For my first post, I thought I'd talk about the basics of keeping a car on the road for as long as possible. I have personal experience with this because I own a 1983 Mercedes 300D sedan. That is the thing of beauty you see below. I am 32 years old and that car model year is the year before I was born. My grandfather bought it new off of the showroom floor in early 1983 and it was the shining representation that he had "made it". He bought that model specifically, because my late grandmother fell in love with the car the moment that she saw it. Obviously, it hold significant sentimental value and has been in my hands for about a year and a half and I feel like I need to cherish the car and keep it running and clean forever.

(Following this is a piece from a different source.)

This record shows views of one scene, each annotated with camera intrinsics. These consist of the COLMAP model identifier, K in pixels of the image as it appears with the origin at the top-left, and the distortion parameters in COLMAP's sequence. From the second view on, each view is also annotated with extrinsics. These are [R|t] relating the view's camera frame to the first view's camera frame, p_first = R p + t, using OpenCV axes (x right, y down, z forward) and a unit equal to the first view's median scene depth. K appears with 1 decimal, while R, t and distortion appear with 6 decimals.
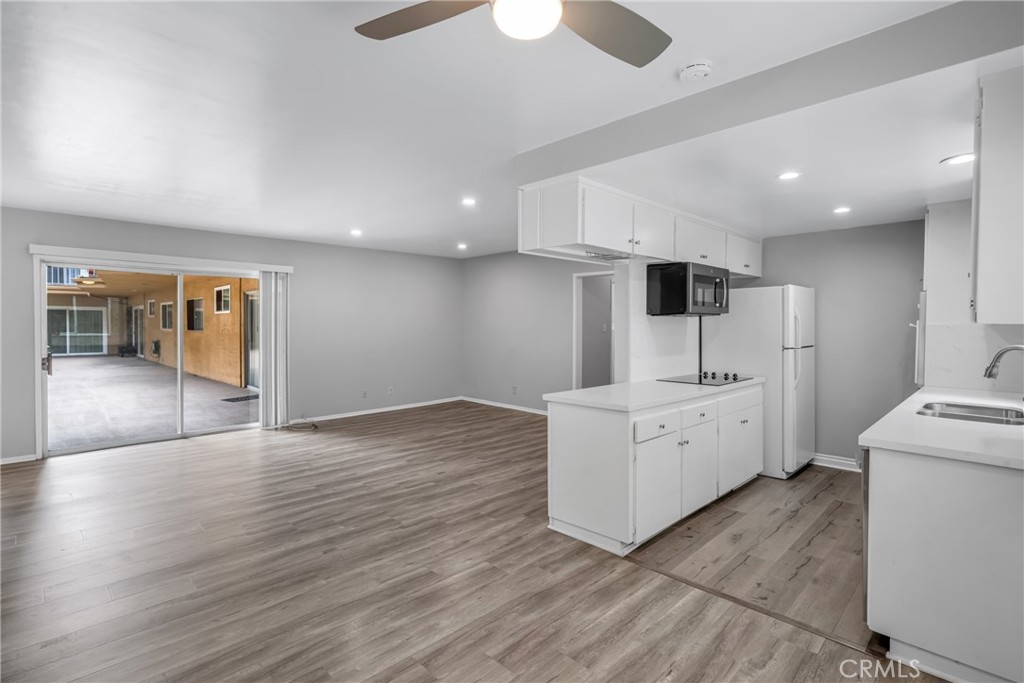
lens RADIAL K [[495.4, 0, 518.9], [0, 495.4, 334.0], [0, 0, 1]] dist [-0.010032, 0.005761]
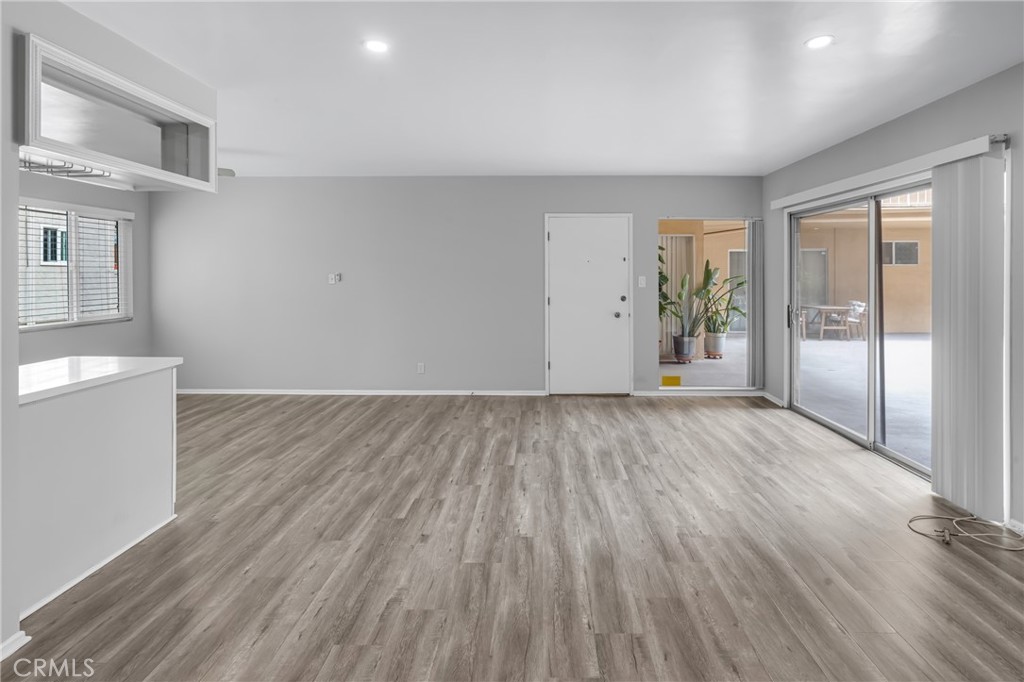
lens RADIAL K [[495.4, 0, 521.7], [0, 495.4, 269.0], [0, 0, 1]] dist [-0.010032, 0.005761]
pose [[-0.733889, -0.009837, -0.679198, 0.149589], [-0.014140, 0.999900, 0.000796, -0.031120], [0.679122, 0.010188, -0.733955, 1.492105]]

There isn't much work to keeping a car like that running for a very long time. If you do the work yourself, it takes patience, youtube, and honesty when you get in above your level of expertise. If you have a shop do the work, I would recommend that you pick someone who specializes in your type of vehicle. I'm still looking for my permanent shop for the Mercedes, but a friend runs the specific type of shop that I'm talking about. Kuhn Automotive is a specialized Auto Shop in Tucker GA that does great work on Cadillacs and Jaguars. He does just about anything other than body work and will work on any kind of car, but he is the best in the Atlanta area with Caddy's and Jags. I throw him out there because I know him and he is a good example of the kind of shop I'm talking about.
Finding your car's caretaker and being particular about who that is is the first key step to really ensuring that vehicle will be on the road and running well for years to come.